My research on lethal injection revealed that midazolam executions, on average, take longer to complete and are more likely to be botched than executions using other drug combinations. Some of those botched executions, including the Oklahoma executions of Clayton Lockett in 2014 and John Grant in 2021, were gruesome spectacles of cruelty.

Nonetheless, the Court held that Glossip failed to show that midazolam executions created a “risk of severe pain and that the risk is substantial when compared to the known and available alternatives.”
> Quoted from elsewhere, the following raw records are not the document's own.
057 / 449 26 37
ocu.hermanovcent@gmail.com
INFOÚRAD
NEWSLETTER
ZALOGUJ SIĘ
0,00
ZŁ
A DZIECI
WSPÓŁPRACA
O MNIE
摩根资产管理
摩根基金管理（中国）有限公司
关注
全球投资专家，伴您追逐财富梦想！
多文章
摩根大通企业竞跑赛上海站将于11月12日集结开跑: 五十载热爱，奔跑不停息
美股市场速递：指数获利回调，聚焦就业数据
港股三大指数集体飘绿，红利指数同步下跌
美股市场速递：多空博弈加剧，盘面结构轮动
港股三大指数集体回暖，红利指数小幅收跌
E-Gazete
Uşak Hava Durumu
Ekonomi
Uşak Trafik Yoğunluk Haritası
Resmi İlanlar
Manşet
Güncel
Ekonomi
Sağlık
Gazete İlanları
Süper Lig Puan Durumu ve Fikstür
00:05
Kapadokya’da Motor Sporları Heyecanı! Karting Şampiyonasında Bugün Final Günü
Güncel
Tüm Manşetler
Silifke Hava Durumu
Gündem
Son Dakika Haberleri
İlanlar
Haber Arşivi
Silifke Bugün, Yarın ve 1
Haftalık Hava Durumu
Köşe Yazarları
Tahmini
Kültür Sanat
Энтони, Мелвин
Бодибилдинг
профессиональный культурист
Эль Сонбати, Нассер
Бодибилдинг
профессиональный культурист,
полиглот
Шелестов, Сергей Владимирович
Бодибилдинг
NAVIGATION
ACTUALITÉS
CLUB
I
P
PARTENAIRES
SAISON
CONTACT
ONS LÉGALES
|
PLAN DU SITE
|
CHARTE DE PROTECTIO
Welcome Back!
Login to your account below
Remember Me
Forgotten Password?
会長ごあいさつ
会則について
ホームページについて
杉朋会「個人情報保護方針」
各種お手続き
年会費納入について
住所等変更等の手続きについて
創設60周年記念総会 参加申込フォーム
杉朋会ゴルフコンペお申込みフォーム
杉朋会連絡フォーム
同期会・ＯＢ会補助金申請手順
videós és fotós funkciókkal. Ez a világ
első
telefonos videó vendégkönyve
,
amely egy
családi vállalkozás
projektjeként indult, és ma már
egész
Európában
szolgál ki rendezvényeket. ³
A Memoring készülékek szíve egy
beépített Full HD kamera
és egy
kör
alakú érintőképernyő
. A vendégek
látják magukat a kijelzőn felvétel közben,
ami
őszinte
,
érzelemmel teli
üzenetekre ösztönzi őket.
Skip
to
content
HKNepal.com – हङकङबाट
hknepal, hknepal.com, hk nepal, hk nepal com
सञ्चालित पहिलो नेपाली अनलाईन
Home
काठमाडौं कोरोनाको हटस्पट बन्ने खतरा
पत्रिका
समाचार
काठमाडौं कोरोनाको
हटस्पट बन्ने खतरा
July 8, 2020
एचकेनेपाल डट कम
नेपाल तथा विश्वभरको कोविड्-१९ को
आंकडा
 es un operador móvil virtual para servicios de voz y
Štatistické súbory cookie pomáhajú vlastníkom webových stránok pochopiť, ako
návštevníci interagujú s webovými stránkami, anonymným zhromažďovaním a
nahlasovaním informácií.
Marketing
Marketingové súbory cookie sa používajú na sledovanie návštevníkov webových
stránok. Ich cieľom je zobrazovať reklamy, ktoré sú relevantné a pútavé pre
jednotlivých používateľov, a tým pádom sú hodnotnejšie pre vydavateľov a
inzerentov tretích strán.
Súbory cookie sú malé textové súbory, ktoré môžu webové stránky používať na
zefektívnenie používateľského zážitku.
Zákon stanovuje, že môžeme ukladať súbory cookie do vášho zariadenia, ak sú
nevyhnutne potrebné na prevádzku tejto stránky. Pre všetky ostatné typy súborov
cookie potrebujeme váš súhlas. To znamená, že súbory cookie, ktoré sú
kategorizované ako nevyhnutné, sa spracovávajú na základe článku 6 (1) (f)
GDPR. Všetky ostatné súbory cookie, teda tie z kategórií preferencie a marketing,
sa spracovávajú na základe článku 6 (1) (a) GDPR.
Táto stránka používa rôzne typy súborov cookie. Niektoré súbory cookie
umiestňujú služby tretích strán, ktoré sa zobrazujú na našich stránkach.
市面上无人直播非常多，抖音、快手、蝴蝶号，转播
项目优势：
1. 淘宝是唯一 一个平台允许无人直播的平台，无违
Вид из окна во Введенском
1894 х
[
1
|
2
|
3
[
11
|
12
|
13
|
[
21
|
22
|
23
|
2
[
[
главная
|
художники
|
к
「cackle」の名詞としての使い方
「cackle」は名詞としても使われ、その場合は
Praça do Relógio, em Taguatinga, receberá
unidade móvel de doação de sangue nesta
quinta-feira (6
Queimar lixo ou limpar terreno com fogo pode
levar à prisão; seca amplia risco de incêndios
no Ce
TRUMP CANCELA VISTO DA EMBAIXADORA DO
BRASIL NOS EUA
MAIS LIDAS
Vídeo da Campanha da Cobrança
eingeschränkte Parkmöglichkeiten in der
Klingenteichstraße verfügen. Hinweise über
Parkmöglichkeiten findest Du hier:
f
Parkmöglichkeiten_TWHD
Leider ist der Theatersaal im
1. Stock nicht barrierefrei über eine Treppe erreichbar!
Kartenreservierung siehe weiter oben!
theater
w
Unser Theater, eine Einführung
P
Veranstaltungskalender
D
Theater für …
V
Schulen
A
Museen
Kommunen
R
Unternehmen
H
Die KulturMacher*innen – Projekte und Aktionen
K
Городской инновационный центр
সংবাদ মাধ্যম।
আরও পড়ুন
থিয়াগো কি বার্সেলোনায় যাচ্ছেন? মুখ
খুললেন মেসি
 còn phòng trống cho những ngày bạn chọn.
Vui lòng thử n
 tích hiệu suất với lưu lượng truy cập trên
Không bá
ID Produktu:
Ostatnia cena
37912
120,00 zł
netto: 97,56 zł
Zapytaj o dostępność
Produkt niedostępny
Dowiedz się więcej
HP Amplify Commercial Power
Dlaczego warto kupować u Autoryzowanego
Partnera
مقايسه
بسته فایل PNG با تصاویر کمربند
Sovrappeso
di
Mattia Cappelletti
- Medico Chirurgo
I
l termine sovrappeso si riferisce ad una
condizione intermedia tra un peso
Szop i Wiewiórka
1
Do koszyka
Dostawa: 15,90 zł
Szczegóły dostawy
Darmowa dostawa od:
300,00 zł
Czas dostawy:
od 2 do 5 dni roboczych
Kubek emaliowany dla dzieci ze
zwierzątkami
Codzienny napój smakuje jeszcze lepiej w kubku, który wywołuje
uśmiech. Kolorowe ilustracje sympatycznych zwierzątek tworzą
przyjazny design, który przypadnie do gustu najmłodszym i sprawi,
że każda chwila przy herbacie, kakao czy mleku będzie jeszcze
After the Court’s ruling, Glossip joined another lawsuit that again challenged Oklahoma’s lethal injection drug cocktail. But in June 2022, a federal district judge, applying the test devised by the Court in his earlier case, ruled that the plaintiffs had fallen “well short of clearing the bar set by the Supreme Court” for lethal injection challenges.

If the state succeeds in its latest plan to kill Glossip, he may suffer the same kind of death as Lockett or Grant because Oklahoma is again planning to use midazolam in its executions.

But we should return to the most troubling aspect of this case: Glossip may well be innocent.

After Oklahoma Governor Kevin Stitt refused their request to review problems in Glossip’s case in June 2021, a group of Oklahoma legislators commissioned an independent investigation. It was carried out by ReedSmith, a prestigious Oklahoma City law firm.

As Vice News notes, the firm reviewed “12,000 documents, 36 witness interviews, seven juror interviews, and other evidence.”

Its report presented extensive evidence of problems with the original police investigation and showed that the state “had intentionally destroyed significant evidence before trial.”

It also found that the police had unduly influenced Sneed to implicate Glossip. Sneed did so only “after the detectives mentioned Glossip’s name to Sneed six times during his interrogation.” The investigation also “uncovered additional evidence, never presented to the jury or to any court, that would likely have led to a different outcome” in his case.

The report concluded that “no reasonable juror hearing the complete record would have convicted Richard Glossip of first-degree murder” and, as a result, that his trial “cannot be relied on to support a murder-for-hire conviction. Nor can it provide a basis for the government to take the life of Richard E. Glossip.”

It seems unimaginable, in the face of these findings, that Oklahoma would proceed with its planned execution. But problems like those uncovered in Glossip’s case are a regular occurrence in America’s death penalty system.

The Innocence Project notes that what it calls “Snitch testimony,” namely an incarcerated individual or co-defendant testifying against someone else, is “the leading cause of wrongful convictions in capital cases, accounting for 45 percent of wrongful death penalty convictions since 1973.”

Today 34 state legislators in Oklahoma, including 28 Republicans, want the state to give Richard Glossip a new trial instead of executing him. One of them, Republican Representative Kevin McDugle, a long-time death penalty supporter, has promised that “‘If we put Richard Glossip to death, I will fight in this state to abolish the death penalty, simply because the process is not pure.’”

McDugle’s vow may not ensure that justice is done in Glossip’s case. But Glossip’s is far from an isolated example of injustice in the death penalty system. Problems of unfairness, cruelty, and the risk of executing the innocent are all too common. And the death penalty process is hardly “pure.”

That is why Americans everywhere should join in efforts to end it—and soon.